■ Your instructions
Pick out each line of the records in which the word "cuando" appears.
"""
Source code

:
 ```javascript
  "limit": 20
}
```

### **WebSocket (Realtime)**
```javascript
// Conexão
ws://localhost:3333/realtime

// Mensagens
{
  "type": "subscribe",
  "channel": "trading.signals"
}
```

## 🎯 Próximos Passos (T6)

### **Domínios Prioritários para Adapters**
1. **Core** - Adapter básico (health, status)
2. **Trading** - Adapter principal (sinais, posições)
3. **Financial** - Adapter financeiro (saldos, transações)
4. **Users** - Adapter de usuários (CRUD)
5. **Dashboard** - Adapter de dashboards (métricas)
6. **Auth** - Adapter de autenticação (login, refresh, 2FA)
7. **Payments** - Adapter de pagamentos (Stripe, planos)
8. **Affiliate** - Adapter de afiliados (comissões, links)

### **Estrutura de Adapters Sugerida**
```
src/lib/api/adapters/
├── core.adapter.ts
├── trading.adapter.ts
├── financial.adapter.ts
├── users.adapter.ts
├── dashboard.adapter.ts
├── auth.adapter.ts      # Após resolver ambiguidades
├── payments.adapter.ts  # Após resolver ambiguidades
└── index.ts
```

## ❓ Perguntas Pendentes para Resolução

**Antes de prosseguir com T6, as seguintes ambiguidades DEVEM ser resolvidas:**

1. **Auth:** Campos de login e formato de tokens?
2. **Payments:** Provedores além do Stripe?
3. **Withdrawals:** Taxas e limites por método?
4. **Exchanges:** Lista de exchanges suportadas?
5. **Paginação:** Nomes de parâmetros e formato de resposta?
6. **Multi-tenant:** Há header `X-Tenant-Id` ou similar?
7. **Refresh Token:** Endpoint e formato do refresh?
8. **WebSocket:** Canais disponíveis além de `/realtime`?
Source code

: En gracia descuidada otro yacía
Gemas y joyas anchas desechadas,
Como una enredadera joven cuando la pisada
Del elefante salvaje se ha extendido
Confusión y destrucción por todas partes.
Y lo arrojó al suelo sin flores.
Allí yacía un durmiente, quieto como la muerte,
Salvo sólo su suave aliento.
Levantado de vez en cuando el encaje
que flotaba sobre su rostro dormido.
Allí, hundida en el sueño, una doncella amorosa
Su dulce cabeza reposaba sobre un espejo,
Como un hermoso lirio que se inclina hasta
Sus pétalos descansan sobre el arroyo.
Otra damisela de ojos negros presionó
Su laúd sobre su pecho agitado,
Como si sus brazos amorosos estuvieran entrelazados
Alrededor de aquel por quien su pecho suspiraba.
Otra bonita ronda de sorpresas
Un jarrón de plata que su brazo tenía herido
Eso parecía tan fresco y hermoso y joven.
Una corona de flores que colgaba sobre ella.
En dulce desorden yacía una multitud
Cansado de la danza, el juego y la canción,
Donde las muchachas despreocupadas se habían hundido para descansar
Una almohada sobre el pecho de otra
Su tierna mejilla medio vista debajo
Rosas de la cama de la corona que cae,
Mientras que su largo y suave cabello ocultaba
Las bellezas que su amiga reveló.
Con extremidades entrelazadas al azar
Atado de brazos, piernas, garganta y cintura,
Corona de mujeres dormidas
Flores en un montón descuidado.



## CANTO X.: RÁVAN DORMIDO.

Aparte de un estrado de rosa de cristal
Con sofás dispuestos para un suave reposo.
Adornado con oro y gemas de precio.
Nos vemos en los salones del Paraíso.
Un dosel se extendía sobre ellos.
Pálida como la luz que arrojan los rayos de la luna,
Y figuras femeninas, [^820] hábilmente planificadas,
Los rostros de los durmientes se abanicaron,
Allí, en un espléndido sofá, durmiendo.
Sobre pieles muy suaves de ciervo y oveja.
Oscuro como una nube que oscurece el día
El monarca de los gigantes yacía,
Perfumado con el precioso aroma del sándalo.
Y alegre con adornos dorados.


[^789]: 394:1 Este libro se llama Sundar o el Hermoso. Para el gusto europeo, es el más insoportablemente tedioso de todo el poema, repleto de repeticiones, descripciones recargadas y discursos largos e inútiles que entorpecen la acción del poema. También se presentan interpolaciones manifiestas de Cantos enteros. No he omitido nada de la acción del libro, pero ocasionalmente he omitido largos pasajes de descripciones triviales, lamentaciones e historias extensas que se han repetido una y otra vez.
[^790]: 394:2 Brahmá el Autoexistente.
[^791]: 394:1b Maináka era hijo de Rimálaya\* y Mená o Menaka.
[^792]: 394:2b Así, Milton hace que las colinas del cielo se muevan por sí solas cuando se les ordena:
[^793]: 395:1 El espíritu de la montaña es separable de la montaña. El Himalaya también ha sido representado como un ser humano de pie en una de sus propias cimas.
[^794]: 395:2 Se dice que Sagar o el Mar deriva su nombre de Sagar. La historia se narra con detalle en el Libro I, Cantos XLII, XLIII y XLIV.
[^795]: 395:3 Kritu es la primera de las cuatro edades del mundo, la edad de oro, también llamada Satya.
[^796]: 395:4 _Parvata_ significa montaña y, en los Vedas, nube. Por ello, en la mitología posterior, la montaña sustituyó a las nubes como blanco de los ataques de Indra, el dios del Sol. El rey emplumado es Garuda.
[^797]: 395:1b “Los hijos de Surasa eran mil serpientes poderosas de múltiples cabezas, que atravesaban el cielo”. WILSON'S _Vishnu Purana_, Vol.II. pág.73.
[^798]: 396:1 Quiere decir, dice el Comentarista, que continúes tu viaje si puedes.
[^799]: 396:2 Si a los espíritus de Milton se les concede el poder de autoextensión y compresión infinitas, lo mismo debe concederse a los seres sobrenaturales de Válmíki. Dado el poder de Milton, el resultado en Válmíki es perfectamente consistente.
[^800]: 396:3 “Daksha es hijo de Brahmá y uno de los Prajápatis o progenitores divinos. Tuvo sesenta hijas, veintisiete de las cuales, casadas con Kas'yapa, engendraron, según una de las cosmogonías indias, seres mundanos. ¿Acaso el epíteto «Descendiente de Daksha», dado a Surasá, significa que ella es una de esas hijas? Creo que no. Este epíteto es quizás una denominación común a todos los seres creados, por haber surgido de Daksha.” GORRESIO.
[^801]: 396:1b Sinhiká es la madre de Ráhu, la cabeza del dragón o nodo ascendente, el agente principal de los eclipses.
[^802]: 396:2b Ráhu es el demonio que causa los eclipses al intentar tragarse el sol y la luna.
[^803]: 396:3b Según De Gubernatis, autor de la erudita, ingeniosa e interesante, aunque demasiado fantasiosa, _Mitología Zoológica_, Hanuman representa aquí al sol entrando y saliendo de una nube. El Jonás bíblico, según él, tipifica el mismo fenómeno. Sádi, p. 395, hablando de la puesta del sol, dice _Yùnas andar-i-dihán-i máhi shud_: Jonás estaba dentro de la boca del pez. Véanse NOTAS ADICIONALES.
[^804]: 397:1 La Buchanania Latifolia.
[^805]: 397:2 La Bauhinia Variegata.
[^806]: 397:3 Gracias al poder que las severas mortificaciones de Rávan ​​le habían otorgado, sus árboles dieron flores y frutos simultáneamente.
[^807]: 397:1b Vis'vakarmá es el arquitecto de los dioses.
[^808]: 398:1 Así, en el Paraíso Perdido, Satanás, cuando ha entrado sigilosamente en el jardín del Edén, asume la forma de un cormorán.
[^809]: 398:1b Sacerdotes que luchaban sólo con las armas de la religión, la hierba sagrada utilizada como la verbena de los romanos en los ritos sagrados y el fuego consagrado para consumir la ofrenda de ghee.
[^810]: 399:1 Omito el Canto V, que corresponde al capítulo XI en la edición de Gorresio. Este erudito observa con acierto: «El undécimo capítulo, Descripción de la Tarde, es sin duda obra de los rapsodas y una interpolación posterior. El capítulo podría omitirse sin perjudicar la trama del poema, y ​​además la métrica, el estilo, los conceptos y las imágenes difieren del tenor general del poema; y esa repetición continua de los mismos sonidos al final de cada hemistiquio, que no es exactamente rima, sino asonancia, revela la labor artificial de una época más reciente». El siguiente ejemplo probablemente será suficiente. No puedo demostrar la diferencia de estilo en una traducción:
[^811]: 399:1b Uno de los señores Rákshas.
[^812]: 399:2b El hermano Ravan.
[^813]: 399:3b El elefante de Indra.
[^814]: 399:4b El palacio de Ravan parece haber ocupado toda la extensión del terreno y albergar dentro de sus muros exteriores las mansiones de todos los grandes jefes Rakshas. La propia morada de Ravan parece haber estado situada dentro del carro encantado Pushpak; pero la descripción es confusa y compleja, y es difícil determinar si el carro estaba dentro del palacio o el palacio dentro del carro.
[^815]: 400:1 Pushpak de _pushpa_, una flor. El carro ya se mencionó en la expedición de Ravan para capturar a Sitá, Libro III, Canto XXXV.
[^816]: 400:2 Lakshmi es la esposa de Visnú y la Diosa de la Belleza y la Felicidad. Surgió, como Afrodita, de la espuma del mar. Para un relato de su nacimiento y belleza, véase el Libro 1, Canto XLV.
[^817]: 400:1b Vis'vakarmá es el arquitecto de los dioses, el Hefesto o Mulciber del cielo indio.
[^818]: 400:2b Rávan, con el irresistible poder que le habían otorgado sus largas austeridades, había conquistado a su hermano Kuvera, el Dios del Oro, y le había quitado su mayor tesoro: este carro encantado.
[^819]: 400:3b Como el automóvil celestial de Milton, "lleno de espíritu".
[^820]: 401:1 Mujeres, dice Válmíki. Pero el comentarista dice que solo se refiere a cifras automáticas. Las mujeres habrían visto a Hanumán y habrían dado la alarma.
"""
■ Exercise result
Como una enredadera joven cuando la pisada
Levantado de vez en cuando el encaje
[^792]: 394:2b Así, Milton hace que las colinas del cielo se muevan por sí solas cuando se les ordena:
[^808]: 398:1 Así, en el Paraíso Perdido, Satanás, cuando ha entrado sigilosamente en el jardín del Edén, asume la forma de un cormorán.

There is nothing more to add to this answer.